▸ **Directions for this task**
Transcribe exactly the lines that fall between the one holding "Big Water Film" and the one holding "Cours Charlie, Courts, Paris, France", inclusive, from the entries below.

▸ **Data listing**
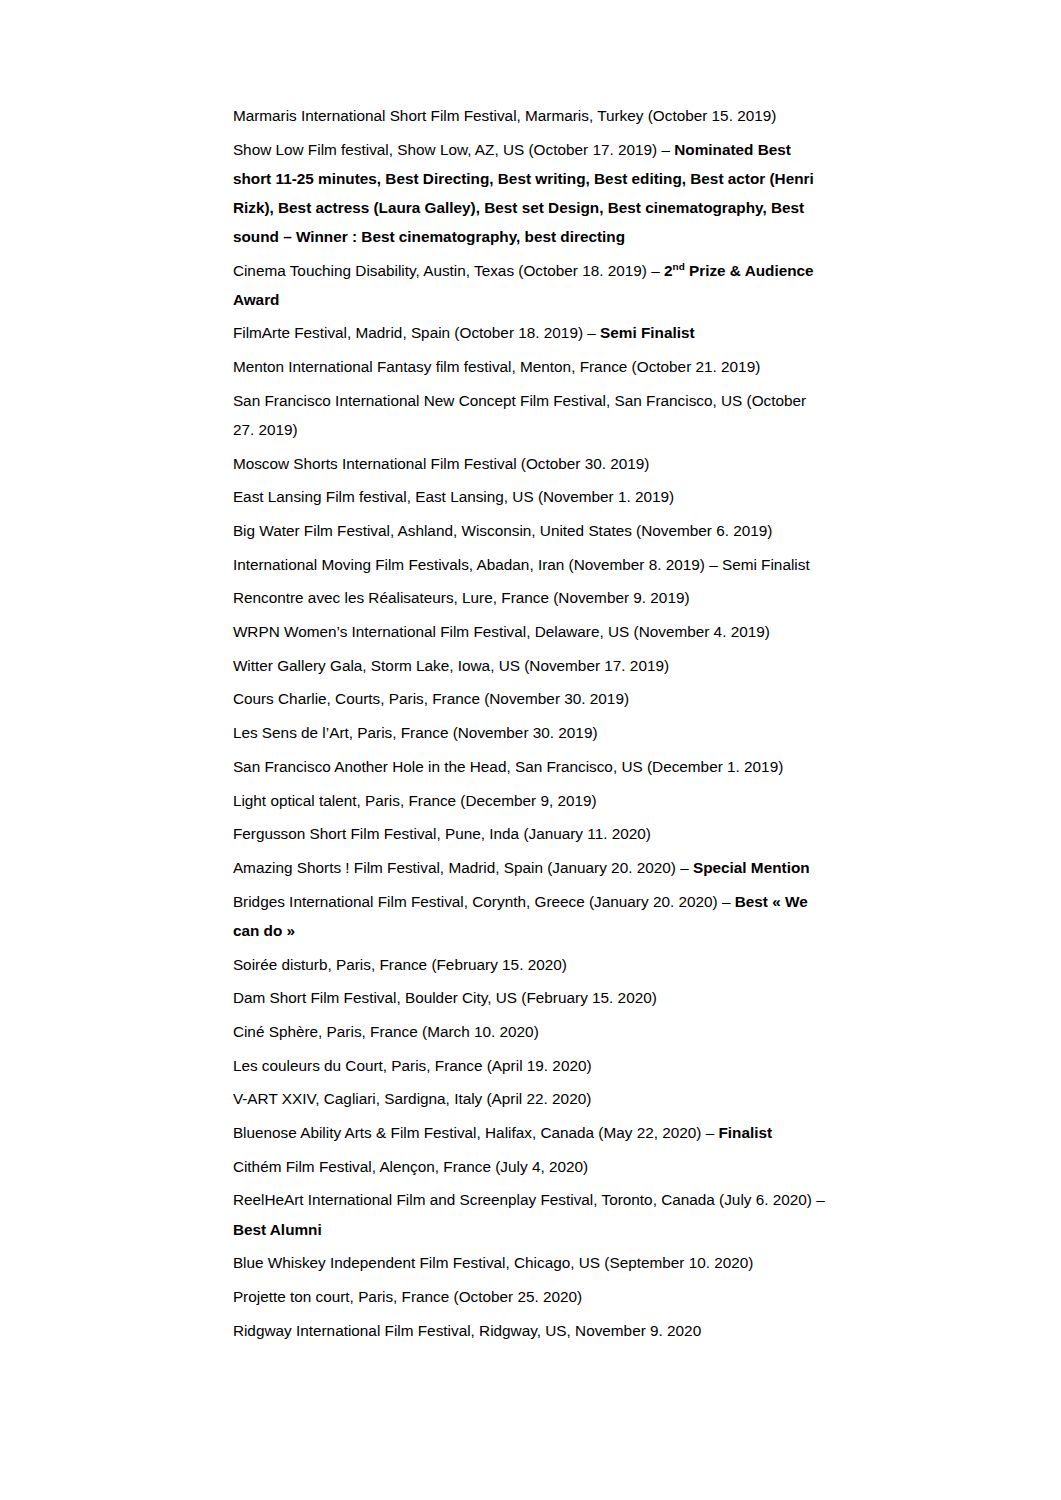Marmaris International Short Film Festival, Marmaris, Turkey (October 15. 2019)
Show Low Film festival, Show Low, AZ, US (October 17. 2019) – Nominated Best short 11-25 minutes, Best Directing, Best writing, Best editing, Best actor (Henri Rizk), Best actress (Laura Galley), Best set Design, Best cinematography, Best sound – Winner : Best cinematography, best directing
Cinema Touching Disability, Austin, Texas (October 18. 2019) – 2nd Prize & Audience Award
FilmArte Festival, Madrid, Spain (October 18. 2019) – Semi Finalist
Menton International Fantasy film festival, Menton, France (October 21. 2019)
San Francisco International New Concept Film Festival, San Francisco, US (October 27. 2019)
Moscow Shorts International Film Festival (October 30. 2019)
East Lansing Film festival, East Lansing, US (November 1. 2019)
Big Water Film Festival, Ashland, Wisconsin, United States (November 6. 2019)
International Moving Film Festivals, Abadan, Iran (November 8. 2019) – Semi Finalist
Rencontre avec les Réalisateurs, Lure, France (November 9. 2019)
WRPN Women’s International Film Festival, Delaware, US (November 4. 2019)
Witter Gallery Gala, Storm Lake, Iowa, US (November 17. 2019)
Cours Charlie, Courts, Paris, France (November 30. 2019)
Les Sens de l’Art, Paris, France (November 30. 2019)
San Francisco Another Hole in the Head, San Francisco, US (December 1. 2019)
Light optical talent, Paris, France (December 9, 2019)
Fergusson Short Film Festival, Pune, Inda (January 11. 2020)
Amazing Shorts ! Film Festival, Madrid, Spain (January 20. 2020) – Special Mention
Bridges International Film Festival, Corynth, Greece (January 20. 2020) – Best « We can do »
Soirée disturb, Paris, France (February 15. 2020)
Dam Short Film Festival, Boulder City, US (February 15. 2020)
Ciné Sphère, Paris, France (March 10. 2020)
Les couleurs du Court, Paris, France (April 19. 2020)
V-ART XXIV, Cagliari, Sardigna, Italy (April 22. 2020)
Bluenose Ability Arts & Film Festival, Halifax, Canada (May 22, 2020) – Finalist
Cithém Film Festival, Alençon, France (July 4, 2020)
ReelHeArt International Film and Screenplay Festival, Toronto, Canada (July 6. 2020) – Best Alumni
Blue Whiskey Independent Film Festival, Chicago, US (September 10. 2020)
Projette ton court, Paris, France (October 25. 2020)
Ridgway International Film Festival, Ridgway, US, November 9. 2020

▸ **Result**
Big Water Film Festival, Ashland, Wisconsin, United States (November 6. 2019)
International Moving Film Festivals, Abadan, Iran (November 8. 2019) – Semi Finalist
Rencontre avec les Réalisateurs, Lure, France (November 9. 2019)
WRPN Women’s International Film Festival, Delaware, US (November 4. 2019)
Witter Gallery Gala, Storm Lake, Iowa, US (November 17. 2019)
Cours Charlie, Courts, Paris, France (November 30. 2019)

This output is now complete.